I visited the new Sculpture Park yesterday. I have to say, it’s awesome. The view of the Puget Sound is wicked, as is the view of the new gleaming condo towers of my native Belltown. I’m not art guy (velvet Elvis, anyone?), but our new outdoor art museum is heads and shoulders above its ugly-ass companion at 1st and University Street downtown.
Some of the sculptures are better than others. Weird-looking wheel thing? Check. Big, orange swoopy deal? Check. Artwork designed for the sole purpose of giving Dori Monson something to talk about? Check. Perhaps the best of it is the part that isn’t finished. The grass hasn’t grown in yet (its winter) and it’s too muddy to finish some of the shoreline stuff, but it looks like a winner. When it’s all done folks will be able to walk on the beach where Elliot Bay meets Seattle. A natural waterfront where you can dip your toes in? What a deal!

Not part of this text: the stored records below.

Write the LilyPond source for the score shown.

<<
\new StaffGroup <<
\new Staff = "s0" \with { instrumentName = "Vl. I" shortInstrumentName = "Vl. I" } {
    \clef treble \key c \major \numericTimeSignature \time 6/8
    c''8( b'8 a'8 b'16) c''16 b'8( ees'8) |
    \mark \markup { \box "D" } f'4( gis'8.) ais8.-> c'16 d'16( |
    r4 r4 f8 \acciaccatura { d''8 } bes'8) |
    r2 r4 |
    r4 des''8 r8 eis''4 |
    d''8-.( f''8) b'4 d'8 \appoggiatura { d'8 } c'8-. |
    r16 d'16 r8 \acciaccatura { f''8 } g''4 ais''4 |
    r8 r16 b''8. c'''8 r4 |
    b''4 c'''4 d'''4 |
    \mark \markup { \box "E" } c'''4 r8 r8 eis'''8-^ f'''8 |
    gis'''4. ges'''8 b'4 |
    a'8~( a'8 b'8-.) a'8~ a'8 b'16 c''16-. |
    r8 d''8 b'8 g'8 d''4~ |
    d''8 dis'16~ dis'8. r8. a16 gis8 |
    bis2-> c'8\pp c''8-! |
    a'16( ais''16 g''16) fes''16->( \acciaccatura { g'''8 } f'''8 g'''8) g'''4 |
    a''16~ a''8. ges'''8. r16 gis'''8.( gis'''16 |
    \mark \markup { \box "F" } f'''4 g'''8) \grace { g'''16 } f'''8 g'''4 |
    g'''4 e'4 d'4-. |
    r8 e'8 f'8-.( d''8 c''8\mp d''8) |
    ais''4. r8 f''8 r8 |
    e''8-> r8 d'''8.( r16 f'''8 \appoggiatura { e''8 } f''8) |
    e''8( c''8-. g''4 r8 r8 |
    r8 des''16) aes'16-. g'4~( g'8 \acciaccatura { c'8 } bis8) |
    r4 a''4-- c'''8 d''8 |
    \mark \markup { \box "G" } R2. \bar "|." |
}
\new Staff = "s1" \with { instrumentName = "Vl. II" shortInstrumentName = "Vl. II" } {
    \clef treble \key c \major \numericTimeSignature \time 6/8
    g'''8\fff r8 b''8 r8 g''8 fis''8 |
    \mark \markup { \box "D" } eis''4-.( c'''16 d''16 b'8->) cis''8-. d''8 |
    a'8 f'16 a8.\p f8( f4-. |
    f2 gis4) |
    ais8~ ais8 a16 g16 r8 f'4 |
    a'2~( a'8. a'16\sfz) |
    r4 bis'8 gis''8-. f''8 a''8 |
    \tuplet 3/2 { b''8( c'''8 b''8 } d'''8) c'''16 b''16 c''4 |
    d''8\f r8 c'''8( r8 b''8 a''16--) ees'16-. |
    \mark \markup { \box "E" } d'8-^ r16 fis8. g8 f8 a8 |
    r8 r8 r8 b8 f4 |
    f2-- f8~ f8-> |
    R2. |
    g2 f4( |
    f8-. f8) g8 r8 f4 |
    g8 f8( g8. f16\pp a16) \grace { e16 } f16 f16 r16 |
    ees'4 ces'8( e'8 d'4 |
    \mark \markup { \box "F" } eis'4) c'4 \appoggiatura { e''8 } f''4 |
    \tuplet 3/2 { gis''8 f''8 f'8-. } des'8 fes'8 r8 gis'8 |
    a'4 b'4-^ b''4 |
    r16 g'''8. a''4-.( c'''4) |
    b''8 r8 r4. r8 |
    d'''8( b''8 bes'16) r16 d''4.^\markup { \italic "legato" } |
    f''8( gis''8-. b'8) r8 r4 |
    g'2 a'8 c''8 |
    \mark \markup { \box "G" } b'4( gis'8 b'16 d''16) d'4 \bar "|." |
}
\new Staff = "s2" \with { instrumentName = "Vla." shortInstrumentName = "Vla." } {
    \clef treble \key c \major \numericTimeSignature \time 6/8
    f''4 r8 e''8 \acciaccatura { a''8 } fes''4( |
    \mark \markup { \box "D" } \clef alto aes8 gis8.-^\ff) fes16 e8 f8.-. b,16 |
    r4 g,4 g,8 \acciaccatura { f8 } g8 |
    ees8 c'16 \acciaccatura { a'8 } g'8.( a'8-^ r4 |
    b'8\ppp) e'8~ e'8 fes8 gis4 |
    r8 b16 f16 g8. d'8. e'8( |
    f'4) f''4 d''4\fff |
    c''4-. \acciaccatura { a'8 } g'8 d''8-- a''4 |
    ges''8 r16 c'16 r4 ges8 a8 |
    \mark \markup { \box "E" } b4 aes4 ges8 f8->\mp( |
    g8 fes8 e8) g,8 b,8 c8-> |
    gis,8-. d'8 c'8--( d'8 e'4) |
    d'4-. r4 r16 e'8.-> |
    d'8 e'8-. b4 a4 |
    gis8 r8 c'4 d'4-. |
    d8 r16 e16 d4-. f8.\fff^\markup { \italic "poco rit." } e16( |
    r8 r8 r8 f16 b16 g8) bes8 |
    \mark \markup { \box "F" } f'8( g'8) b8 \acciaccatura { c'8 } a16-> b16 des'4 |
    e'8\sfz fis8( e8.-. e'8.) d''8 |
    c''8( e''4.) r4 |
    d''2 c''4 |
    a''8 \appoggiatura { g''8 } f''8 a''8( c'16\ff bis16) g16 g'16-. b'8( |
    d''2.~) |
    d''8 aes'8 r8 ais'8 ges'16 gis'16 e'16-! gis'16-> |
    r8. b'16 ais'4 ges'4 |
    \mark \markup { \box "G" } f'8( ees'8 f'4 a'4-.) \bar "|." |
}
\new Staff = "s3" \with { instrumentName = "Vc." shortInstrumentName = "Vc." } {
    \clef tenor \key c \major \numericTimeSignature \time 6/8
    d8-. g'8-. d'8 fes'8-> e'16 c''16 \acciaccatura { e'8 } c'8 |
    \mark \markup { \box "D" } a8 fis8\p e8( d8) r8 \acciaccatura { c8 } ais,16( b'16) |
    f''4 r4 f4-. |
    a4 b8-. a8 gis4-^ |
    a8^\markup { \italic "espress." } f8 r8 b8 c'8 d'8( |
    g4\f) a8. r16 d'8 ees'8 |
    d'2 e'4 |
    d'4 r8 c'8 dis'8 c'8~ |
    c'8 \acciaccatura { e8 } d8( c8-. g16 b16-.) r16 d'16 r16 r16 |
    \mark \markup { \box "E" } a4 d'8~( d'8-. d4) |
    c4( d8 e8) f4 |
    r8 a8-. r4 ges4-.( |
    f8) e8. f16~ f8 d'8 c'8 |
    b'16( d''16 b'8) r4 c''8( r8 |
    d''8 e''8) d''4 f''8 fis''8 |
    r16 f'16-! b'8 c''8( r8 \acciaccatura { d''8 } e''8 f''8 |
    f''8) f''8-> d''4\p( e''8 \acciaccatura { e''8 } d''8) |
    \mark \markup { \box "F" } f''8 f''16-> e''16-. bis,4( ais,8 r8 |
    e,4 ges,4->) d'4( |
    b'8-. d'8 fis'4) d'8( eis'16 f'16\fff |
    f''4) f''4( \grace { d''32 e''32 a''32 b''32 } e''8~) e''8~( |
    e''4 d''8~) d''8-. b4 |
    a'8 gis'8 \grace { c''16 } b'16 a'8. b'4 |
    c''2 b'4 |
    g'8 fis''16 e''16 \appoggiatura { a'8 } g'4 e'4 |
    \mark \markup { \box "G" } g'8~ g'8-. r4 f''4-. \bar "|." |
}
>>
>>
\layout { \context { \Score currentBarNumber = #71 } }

To think this whole place used to be owned by Unocal. The site was polluted as hell, so they had their work cut out for them. Thanks to private donors and some federal monies sent home by my home-girl Patty, the whole idea became reality. If that’s pork, well, gimme some mo’!
There are some downsides. The hot dog cart I saw probably won’t be there in a month, which is too bad. We need more hot dog carts in Seattle, and not just the ones that are open at night in Belltown and Pioneer Square. Thankfully the park has a little cafe where you can get a salad and, uh, a panini. I’m not dissin’ them, I’m just saying… Would it kill you do put some meat on a grill? Some of that kick-ass deli mustard with onions and kraut would be awesome. I’ll have to settle for “line caught tuna, roasted peppers, arugula, hard boiled egg, butter lettuce & lemon remoulade on herb-sea salt baguette.” Sigh.
I didn’t see any basketball courts at the new park. You might be saying to yourself, “you’re an idiot, Will. It’s a friggin’ sculpture park. Of course there’s no hardtop.” That’s not the point! As Seattle is graying population wise, our city leaders don’t see the need to build soccer fields, baseball diamonds, or basketball courts like they used to. Park space is much more likely to be used as so-called “green space”, for “non-specific, non-programmed” uses.
The basketball court at the Regrade Park was decommissioned in favor of a dog park. While the change was welcomed in the neighborhood (the dogs chased the crack heads away), I’m lamenting the fact that there is just a single basketball court in the general downtown area meant for public use. Sure, sculptures are nice, but I need someplace to shoot hoops. Lots of other big cities make a point of building parks designed for “active use”, but after Seattle was hounded by a bunch of old folks for trying to build lots of sports fields at Magnuson Park, I don’t see anything happening soon.
Shortcomings aside, the new park is pretty damn cool, and it’s worth visiting. I’m sure Knute Berger will write a column about how we should have built a tank farm there (oops, looks like he already did!). Joel Connelly mostly likes the park, but got a bit irritated with all the “fawning over” and attention it’s getting. Personally, I don’t care if some architecture writer in New York likes it. Those folks like anything that’s weird and new (just read the reviews of our Downtown Seattle Public Library. Those NYC folks loved it. Meanwhile, I STILL can’t find the fucking fiction section. Yeesh.) Joel can take heart that if the Seattle P-I folds, they can just roll that big shiny globe south a block and he’ll be able to visit it anytime he wants.
Take heart, people of the Emerald City: when private fundraising with no help from Seattle City Hall can do something as amazing as the Olympic Sculpture Park, just think of the possibilities…
Seattle Art Museum Sculpture Monorail anyone?